• [EXERCISE PROMPT]:
Pictures within the data are to be left out; everything else must be reproduced exactly.

• [DATA SHOWN]:
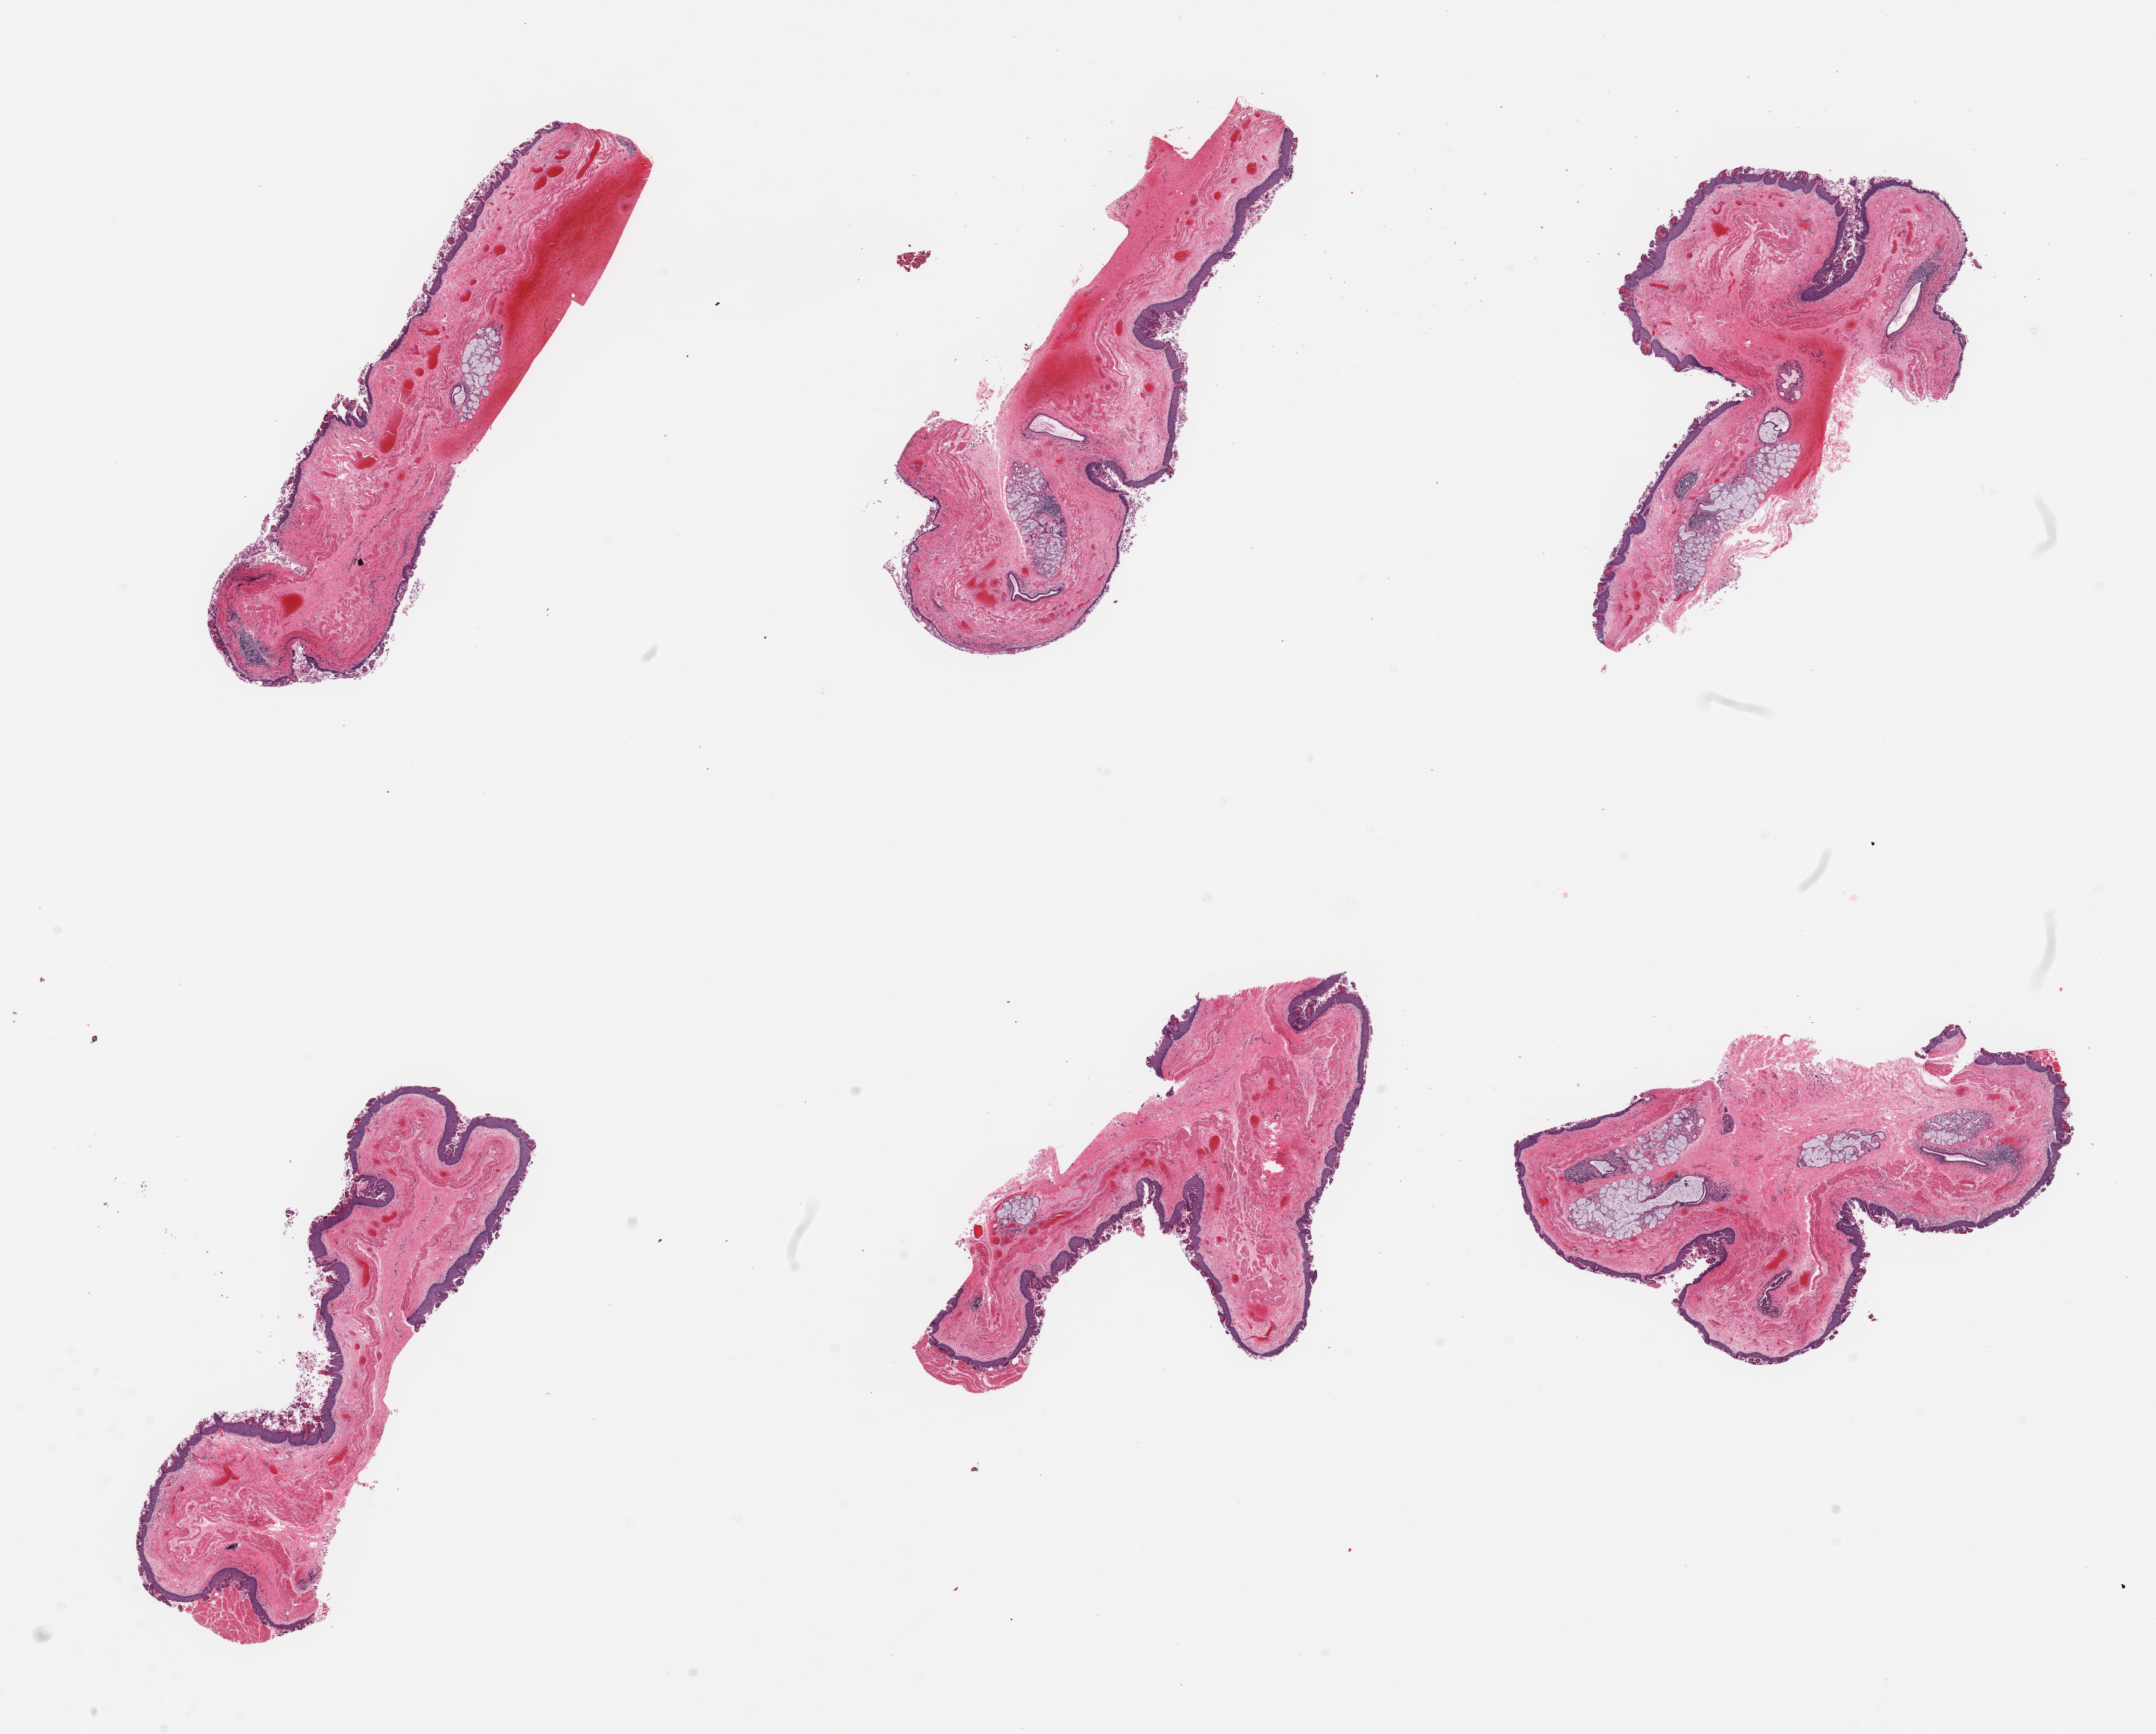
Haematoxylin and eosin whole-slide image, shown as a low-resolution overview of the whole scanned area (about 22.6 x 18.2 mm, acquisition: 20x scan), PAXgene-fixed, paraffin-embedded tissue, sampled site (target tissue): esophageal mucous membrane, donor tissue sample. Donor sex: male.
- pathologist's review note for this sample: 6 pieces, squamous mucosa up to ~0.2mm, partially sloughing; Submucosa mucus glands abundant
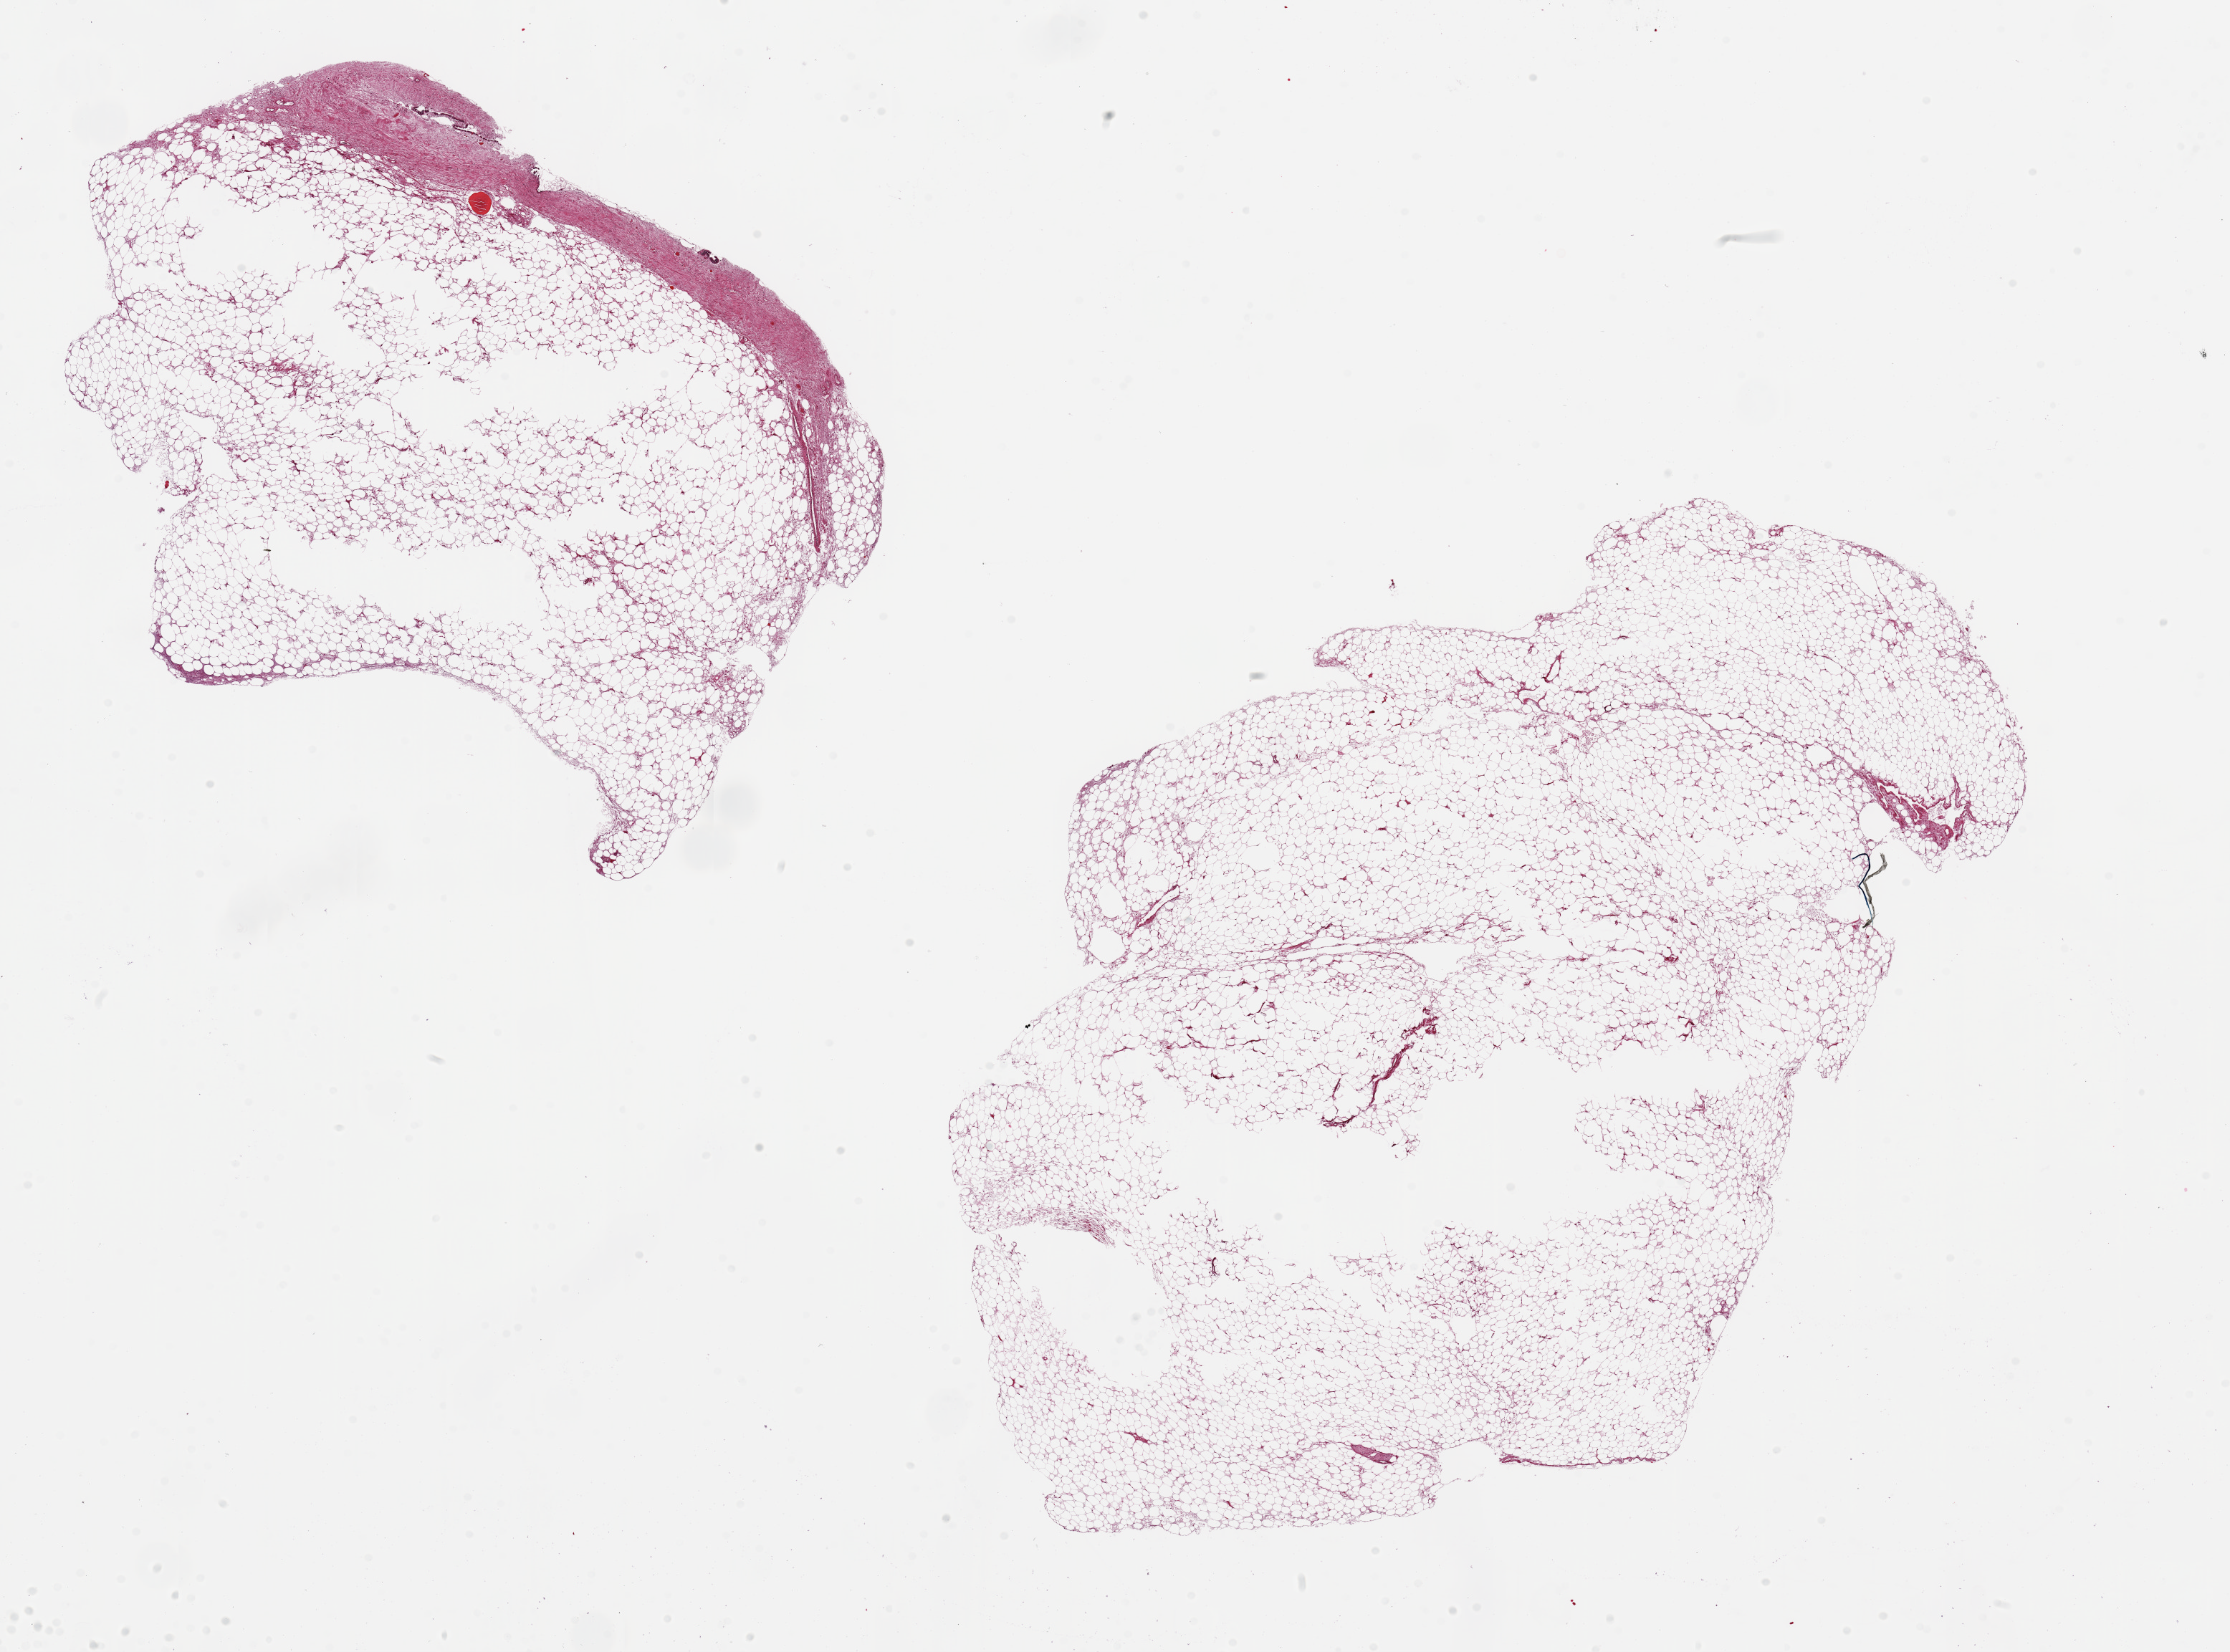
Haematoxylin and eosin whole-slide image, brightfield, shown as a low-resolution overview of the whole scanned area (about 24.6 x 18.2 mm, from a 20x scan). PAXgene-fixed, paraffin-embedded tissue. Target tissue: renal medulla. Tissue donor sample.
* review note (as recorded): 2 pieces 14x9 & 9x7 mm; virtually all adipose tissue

• [YOUR RESPONSE]:
Haematoxylin and eosin whole-slide image, shown as a low-resolution overview of the whole scanned area (about 22.6 x 18.2 mm, acquisition: 20x scan), PAXgene-fixed, paraffin-embedded tissue, sampled site (target tissue): esophageal mucous membrane, donor tissue sample. Donor sex: male.
- pathologist's review note for this sample: 6 pieces, squamous mucosa up to ~0.2mm, partially sloughing; Submucosa mucus glands abundant
Haematoxylin and eosin whole-slide image, brightfield, shown as a low-resolution overview of the whole scanned area (about 24.6 x 18.2 mm, from a 20x scan). PAXgene-fixed, paraffin-embedded tissue. Target tissue: renal medulla. Tissue donor sample.
* review note (as recorded): 2 pieces 14x9 & 9x7 mm; virtually all adipose tissue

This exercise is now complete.